One of the Japanese planes landing on IE Shima August 19, 1945

Note the long Japanese swords that Al mentioned seeing.

Scanned from news magazine articles

Japanese military and civilian envoys board a C-54 transport plane at IE Shima, Ryukyu Islands, August 19, 1945. They were flown to Manila to receive instructions concerning surrender and occupation arrangements.

Two more Manning boys were overseas during this time frame and also purchased surrender pictures.
One was Joseph Stein...he was stationed in Guam & Saipan at the time.
Duane Wegner, was stationed at Okinawa and purchased several souvenir pictures of the event.

September 2, 1945 on the USS Missouri
Photos from Duane's collection.

I'm not sure if this was prior to the official surrender or a previous envoy before the surrender.

One person who was on his ship near the USS Missouri was Eugene Case. We interviewed Gene to get his military story but for some reason he never brought it up about being nearby during the September 2, 1945, event.
One day he brought it up to me while I was visiting him in the Plaza.
He mentioned it a couple more times, but I don't remember the specifics he told me.
Then like what happens so much for me, Gene passed away before I could find time to record his story about the surrender.

The rest of the surrender pictures came from the Joe Stein collection...

Every now and then I pose these questions about WWII:
What if the Japanese won?
What if the Germans won?
What would the world look like today?
What if the United States of America never got involved?
Remember the 16 million Americans who fought during WWII, 400,000 who died...72,000 unaccounted for yet today.
Remember that millions of those Americans who served during WWII were descendants of the South from the Civil War era.
If the Axis powers (Germany, Italy, Japan) were victorious, would the United States of America still exist?
Would we now be speaking German or Japanese?
How many other countries around the world would now be under the Axis rule?

If we were now under Japanese Imperialism or Nazi control, I highly doubt the current protestors would be able to complain and riot like they do right now...they would be shot or disappear during the night, including their family members.

So thank God the United States got involved during WWII to destroy Imperialism, Nazism, and beat back the Communism/socialism that followed.
Thank God we were a "UNITED" States of America and that no matter whether they were descendants of the South or of the North, our BRAVE military personnel preserved the FREEDOMS around the world.

Another situation to think about.
Gene, Duane, Al, Clarence, and probably Joe (as the Army barber), were either training or would have started training for the Invasion of Japan, but for the dropping of both atomic bombs on Japan.

Before anyone with their high and mighty moral values today, judge or criticize those 2 bombs, remember that had the Invasion of Japan, occurred, most, probably all of these 5 guys would have probably been killed...which means they would not have come back to this area to marry and raise children.

My mother still has 2 living cousins who were training for the Invasion of Japan when the Japanese surrendered.
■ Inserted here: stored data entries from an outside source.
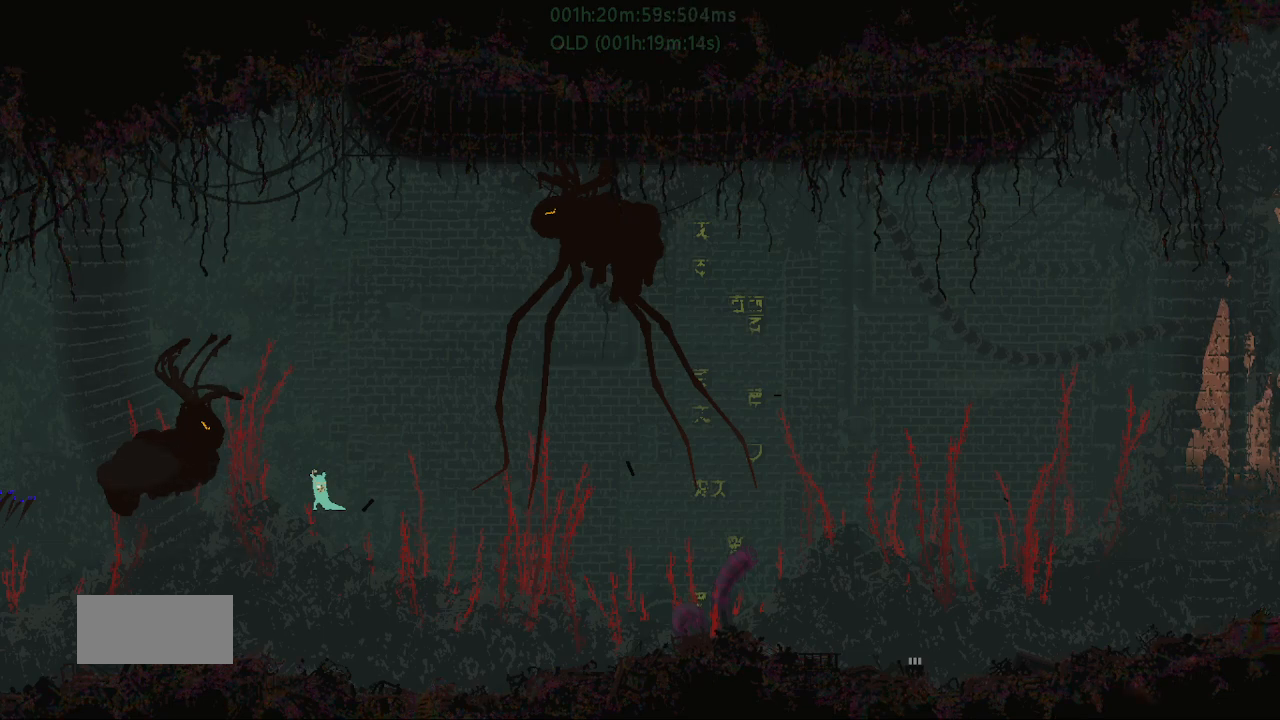
{"keys": ["g"], "events": []}
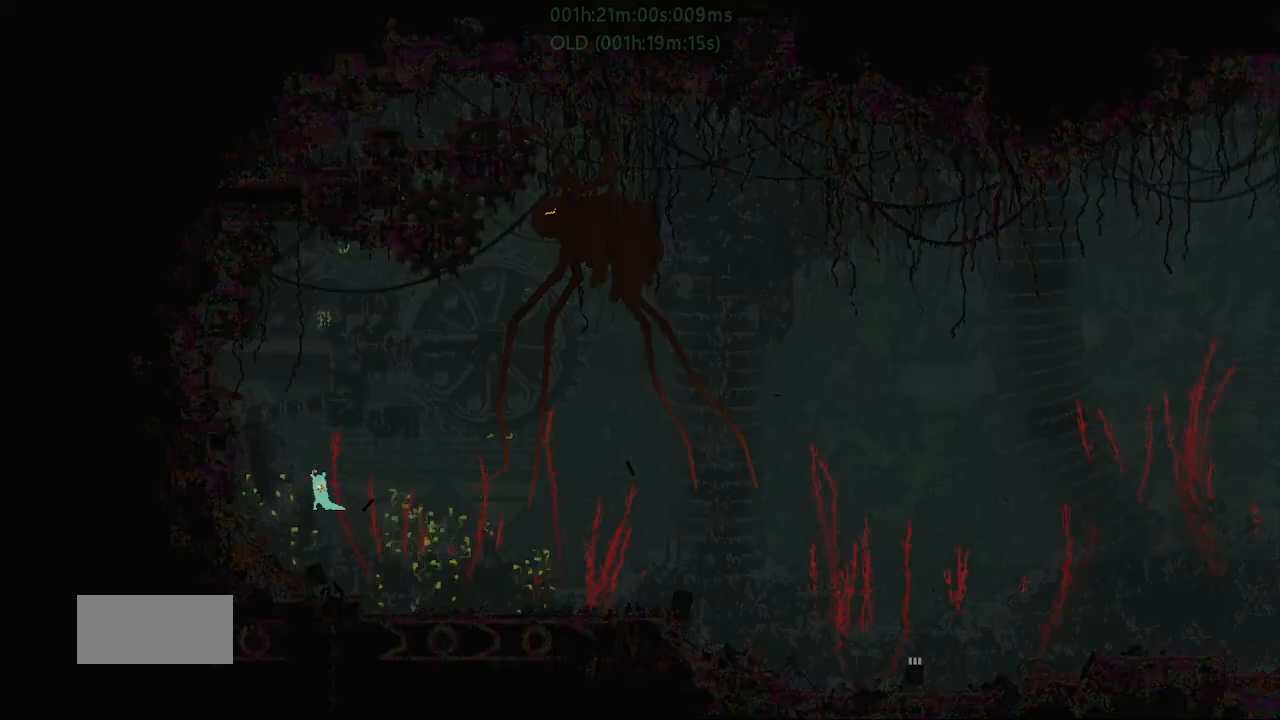
{"keys": ["g"], "events": []}
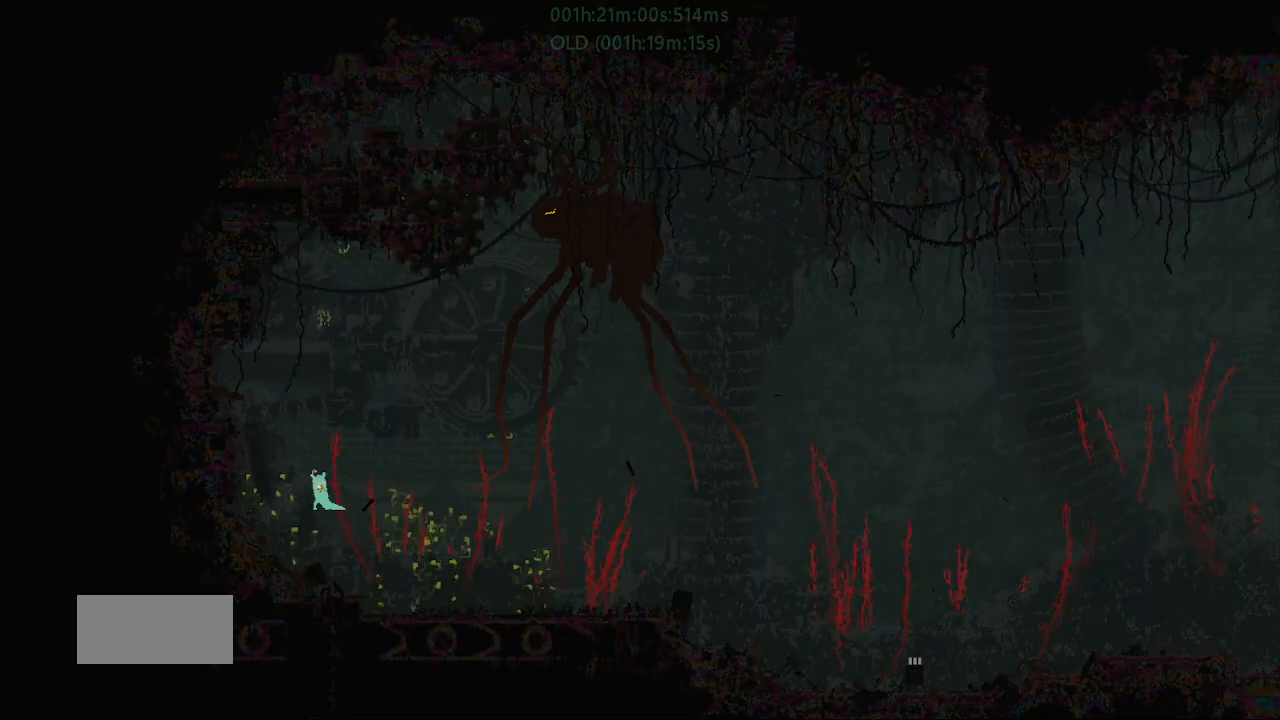
{"keys": ["g"], "events": []}
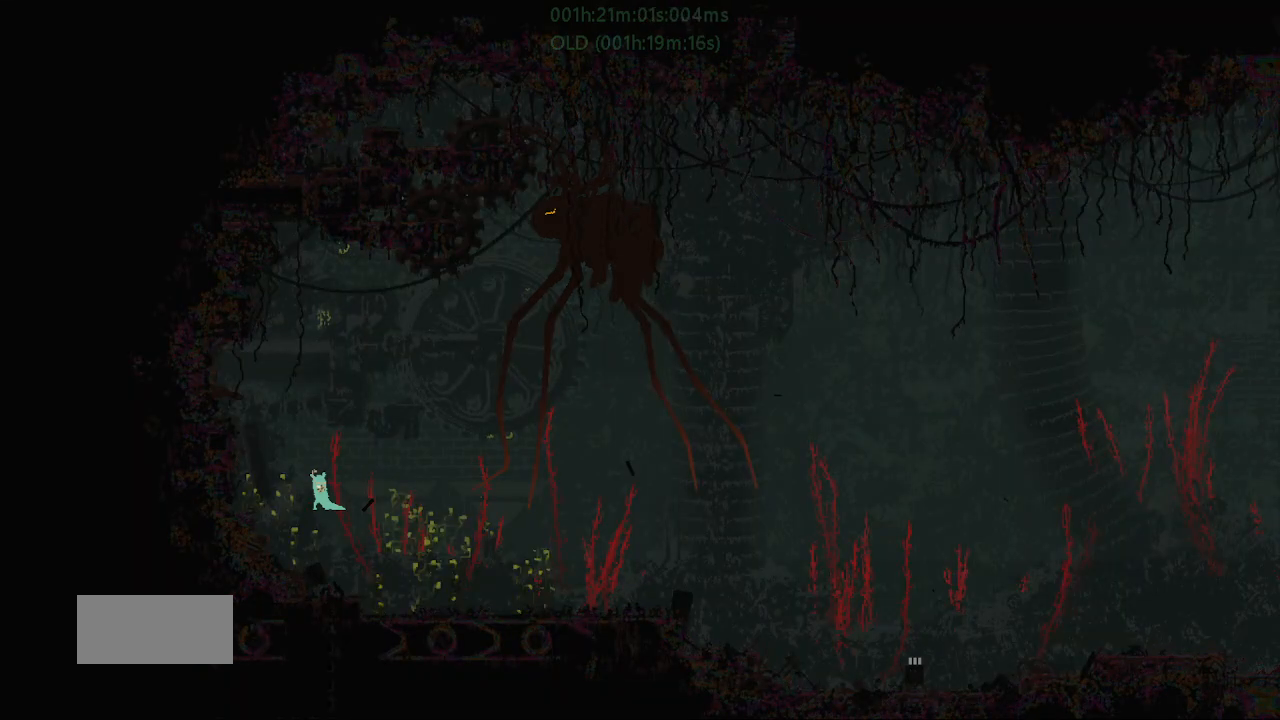
{"keys": ["g"], "events": []}
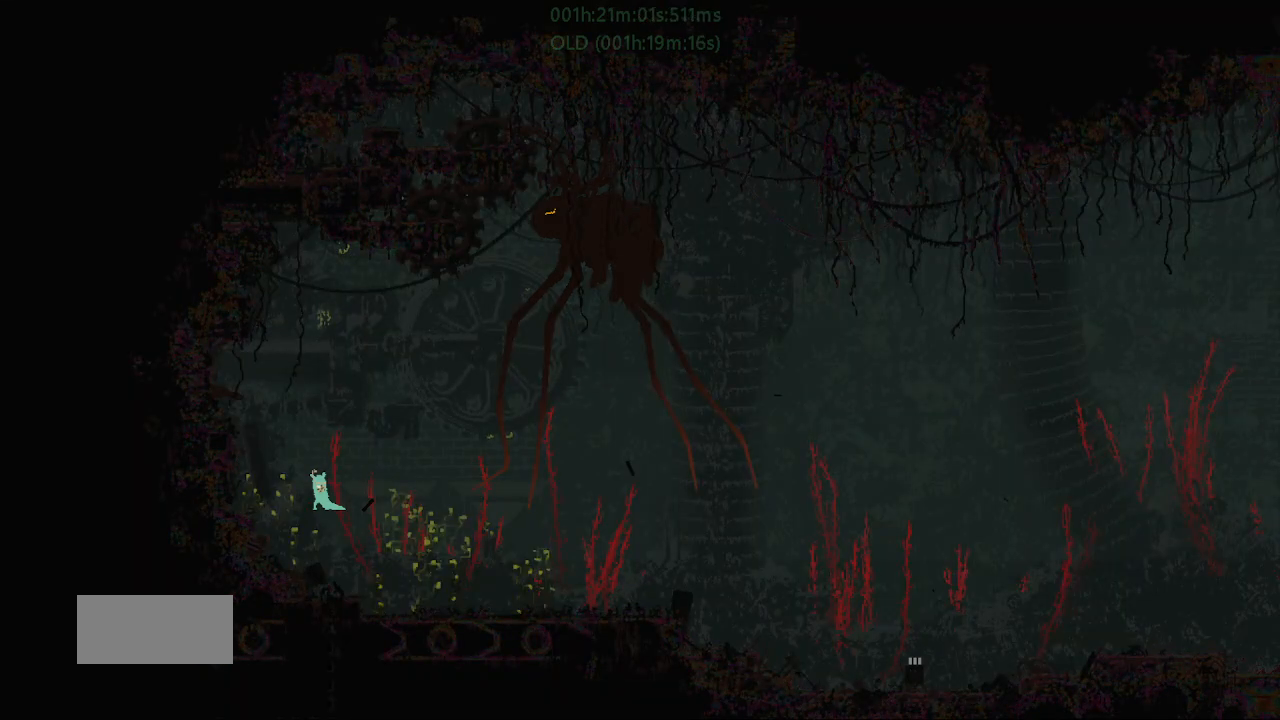
{"keys": ["g"], "events": []}
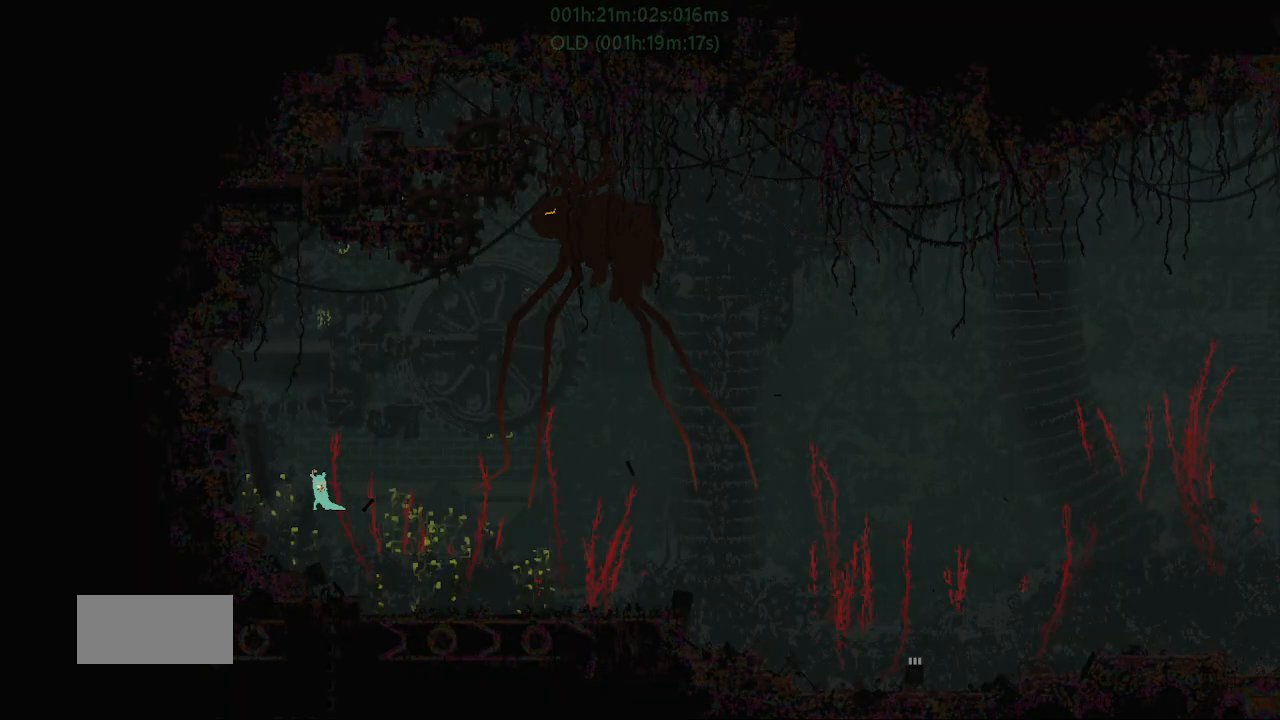
{"keys": ["g"], "events": []}
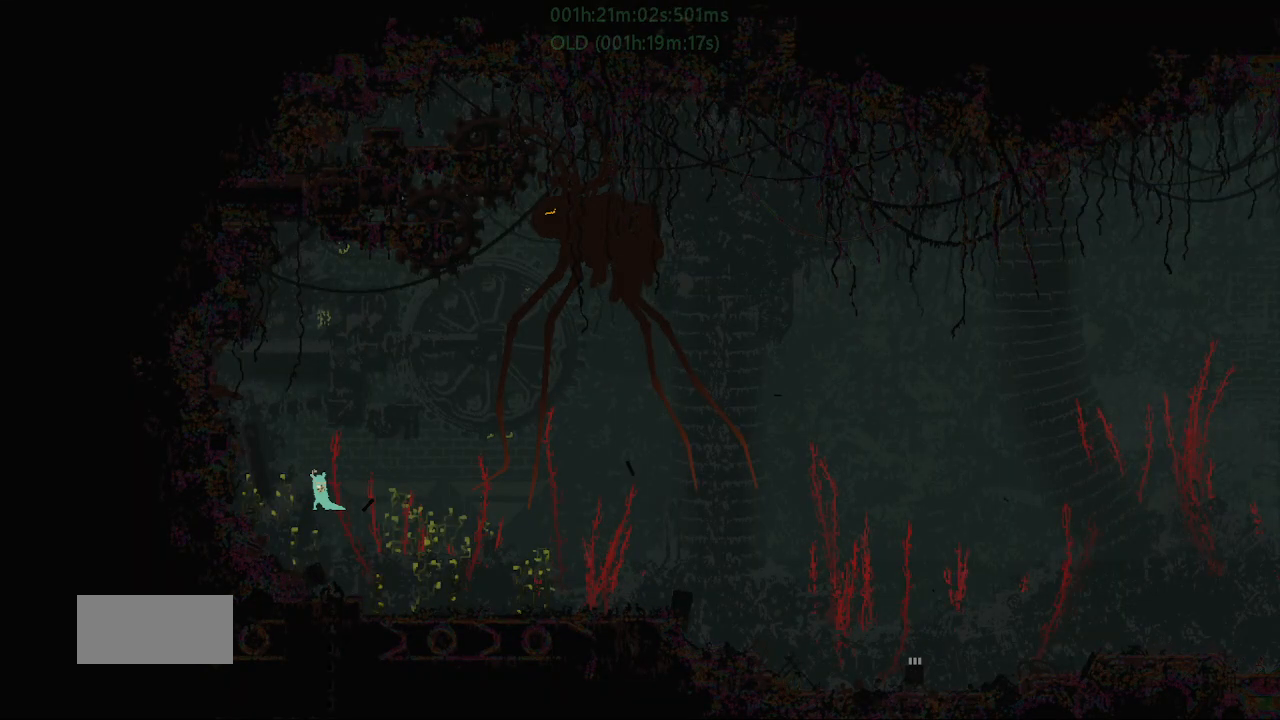
{"keys": ["g"], "events": []}
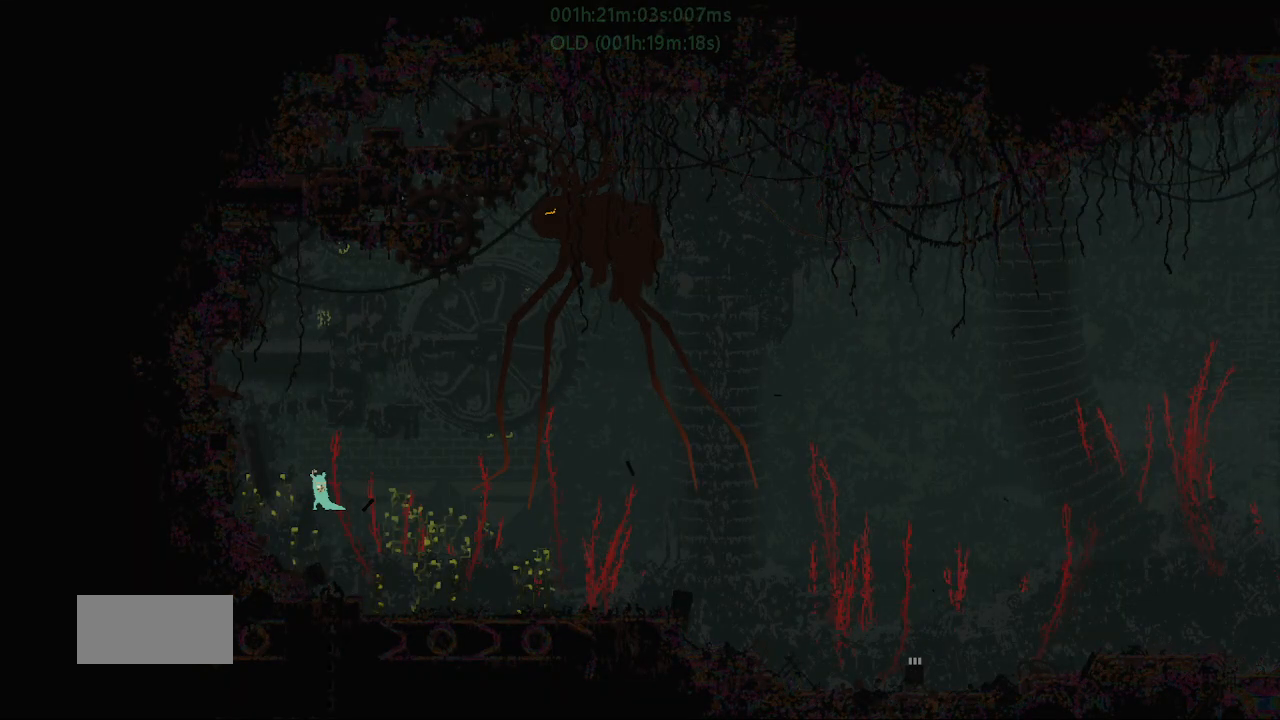
{"keys": ["g"], "events": []}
While listening to their stories and conversations one time, I noticed they both commented how their children once were questioning the 2 atomic bombs...both dads then made a statement to their kids "you might NOT be here today if those bombs weren't dropped."
They were surprised at the comment until their dads told them that they were training for the Invasion of Japan and probably would have never returned home, alive.
The kids never mentioned the 2 bombs again.

One thing that I admired about mom's 2 cousins is they both said they weren't for the 2 bombs because it saved their lives, but for the millions of Allies and even Japanese citizens who would have been killed if the Invasion would have occurred.

So before you judge people of the past - educate yourself with that history and PUT yourself in their shoes - you might find that you have a completely different and less judgmental view!